Reprogramming Stem Cells and Genome Surgery to Treat Retinal Diseases

At a Glance

  • Columbia University Medical Center researcher, Dr. Stephen H. Tsang is using induced pluripotent stem (iPS) cells to better understand inherited and degenerative retinal disorders.
  • He believes patients suffering from these conditions could potentially benefit from the ability to regenerate cells and tissues from iPS cells.
  • Dr. Tsang’s laboratory was the first restore visual function in a pre-clinical retinitis pigmentosa mouse model using patient iPS cells.

“The recent marriage of iPS cell technology with a technique called CRISPR genome surgery makes possible the correction and transplantation of stem cells derived from the patients themselves. Hence, we will soon be able to replace diseased cells with healthy ones by re-engineering the patient’s cells.”

— Stephen H. Tsang, MD, PhD

Stephen H. Tsang, MD, PhD, an alumnus of Columbia University Medical Center, is an internationally recognized clinician and geneticist specializing in the treatment of retinal degenerative disorders at NewYork-Presbyterian/Columbia University Medical Center. Dr. Tsang is investigating the link between genome engineering and precision medicine within ophthalmology and, in particular, retinal diseases. He is one of a handful of NIH-supported clinicians directing the full spectrum of bench-to-bedside research.

Dr. Stephen H. Tsang

Dr. Stephen H. Tsang

Dr. Tsang explores cell-based treatments for retinal diseases examines embryonic stem cells to model and replace diseased human retinal cells, and creates patient-specific disease models relevant to drug development. “The eye is an ideal testing ground for stem cell therapies because of its relative immune privilege and its ready accessibility for monitoring and imaging purposes,” explains Dr. Tsang.

“Various assays can be used to quantify transplanted tissue at multiple time points noninvasively,” he adds.

Using induced pluripotent stem cells (iPS cells), Dr. Tsang is expanding ophthalmic research into inherited and degenerative retinal disorders. His laboratory was the first to restore visual function in a pre-clinical retinitis pigmentosa mouse model using patient iPS cells and to do so without inducing tumor formation. Preoperatively, these mutant mice exhibited an early onset of blindness characterized by profoundly reduced activity on the electroretinogram, proving to be an ideal recipient in which to study the efficacy of stem cell therapy for retinal pigment epithelial-related diseases.

To collect iPS cells from patients, Dr. Tsang obtains a 2mm skin biopsy from which he isolates fibroblasts to be reprogrammed into pluripotent cells, or cells that are not fixed regarding their developmental possibilities. The process requires manipulating the cell’s specific properties to ensure their transplantation will help regenerate cells anywhere they are used in the body. Reprogramming the iPS cells allows Dr. Tsang to minimize the chance of cell rejection after transplantation.

Induced pluripotent stem cells

Induced pluripotent stem cells

“This is not a transplant in the conventional sense, in which an organ comes from another donor,” says Dr. Tsang. “You are not in danger of rejecting the donor cells; they are your cells, taken from your body. All we have done is reprogram your cells in a way that provides the missing link that may cure whatever is ailing you.”

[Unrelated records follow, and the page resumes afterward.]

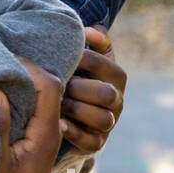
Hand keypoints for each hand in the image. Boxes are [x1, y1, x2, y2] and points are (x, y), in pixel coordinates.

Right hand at [0, 58, 62, 172]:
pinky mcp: (28, 140)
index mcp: (46, 135)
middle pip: (49, 86)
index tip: (1, 56)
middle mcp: (48, 132)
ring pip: (38, 96)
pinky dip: (14, 94)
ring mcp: (39, 136)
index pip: (51, 86)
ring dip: (19, 79)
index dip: (29, 66)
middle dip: (26, 66)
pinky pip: (28, 108)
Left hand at [59, 25, 125, 153]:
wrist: (74, 110)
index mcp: (116, 75)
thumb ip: (92, 40)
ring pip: (103, 119)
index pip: (103, 64)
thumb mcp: (87, 55)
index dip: (81, 60)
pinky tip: (59, 124)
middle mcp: (117, 99)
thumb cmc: (78, 75)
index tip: (61, 57)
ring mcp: (109, 122)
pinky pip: (91, 142)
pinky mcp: (97, 142)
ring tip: (56, 104)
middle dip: (79, 88)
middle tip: (58, 84)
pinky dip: (75, 133)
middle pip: (106, 94)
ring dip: (77, 110)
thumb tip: (90, 30)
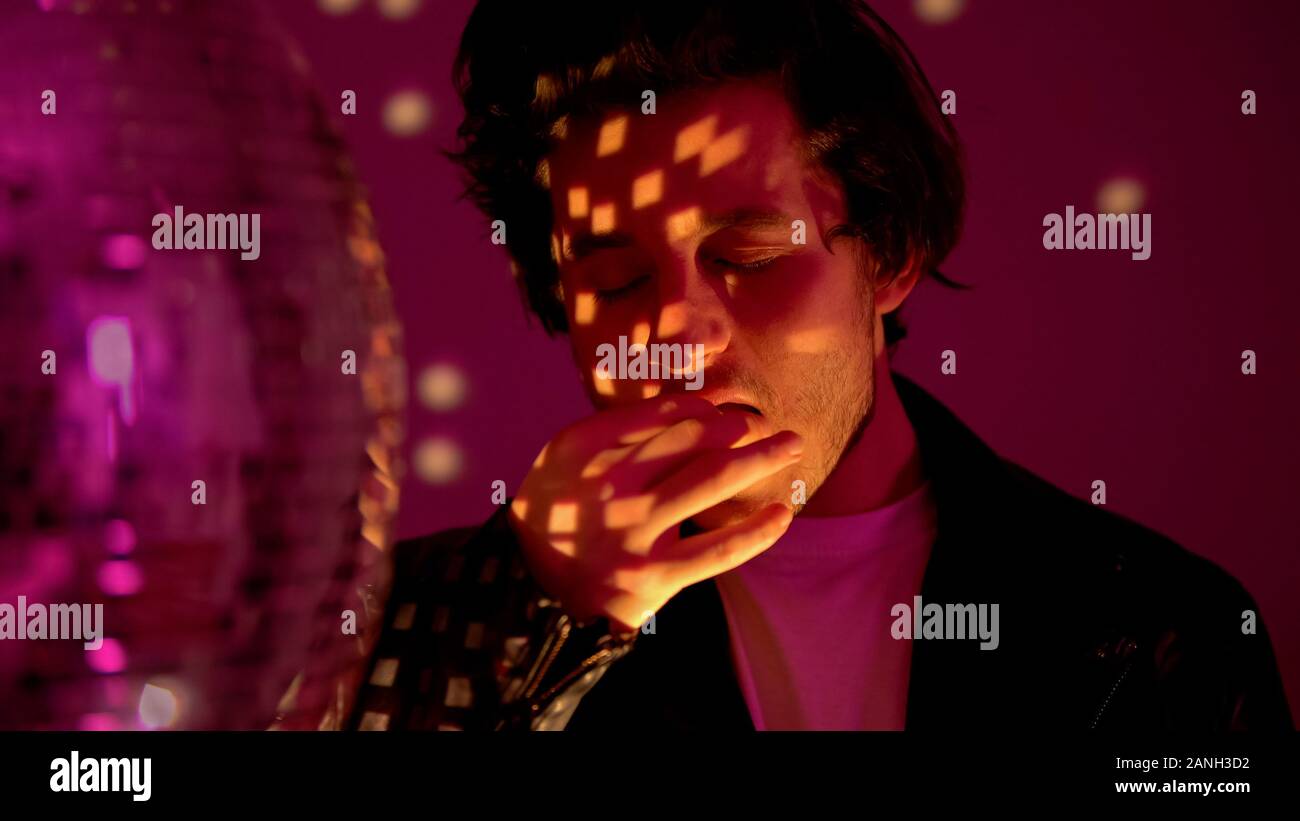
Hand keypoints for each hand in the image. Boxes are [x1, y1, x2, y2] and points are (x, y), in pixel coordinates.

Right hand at [507, 394, 802, 632]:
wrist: (528, 578)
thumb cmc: (563, 502)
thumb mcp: (571, 451)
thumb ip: (627, 425)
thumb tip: (705, 407)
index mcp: (586, 445)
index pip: (664, 413)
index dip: (707, 409)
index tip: (727, 416)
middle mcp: (608, 486)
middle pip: (695, 439)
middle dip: (744, 427)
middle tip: (774, 425)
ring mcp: (632, 533)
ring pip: (713, 482)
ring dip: (762, 459)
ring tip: (792, 447)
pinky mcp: (652, 578)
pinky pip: (717, 550)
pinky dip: (757, 532)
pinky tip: (782, 515)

In one study, Dr. Tsang obtained iPS cells from two patients, each with retinitis pigmentosa. Retinitis pigmentosa has multiple genetic sources, but one of the gene mutations associated with the disease has an unknown function. Dr. Tsang studied this particular gene – known as membrane frizzled-related protein (MFRP). In addition to retinitis pigmentosa, its mutations have been associated with nanophthalmos, posterior microphthalmia, foveoschisis, and optic disc drusen in young children. Dr. Tsang’s research sought to investigate the defects this gene creates in cells.

With a goal to reverse these flaws, Dr. Tsang collected iPS cells and altered them using gene therapy. In doing so, he managed to interfere with the process of gene mutation and discovered that the specific defects that MFRP triggers can be reversed. This finding was a major step forward in the treatment of blinding diseases, including glaucoma and macular degeneration, although it also has significant implications for other degenerative disorders of the central nervous system, such as Alzheimer’s and Parkinson’s diseases. Patients suffering from these conditions could potentially benefit from the ability to regenerate cells and tissues from iPS cells. Now, a new technique called CRISPR genome surgery will make the gene editing process even more efficient, which will allow for greater application of iPS cell technology in the future.

Retinal cells derived from human iPS cells

Retinal cells derived from human iPS cells

“Using iPS cells is like having a patient in a dish,” says Dr. Tsang. The culture dish is a cost-effective and controlled space in which he can conduct experiments to test the success of gene therapy. The alternative, conducting these initial experiments in vivo or live patients, is expensive and often unreliable. While the process of generating new cells from iPS cells has not yet been perfected, these discoveries are remarkable breakthroughs that represent precision medicine’s potential to eliminate human diseases.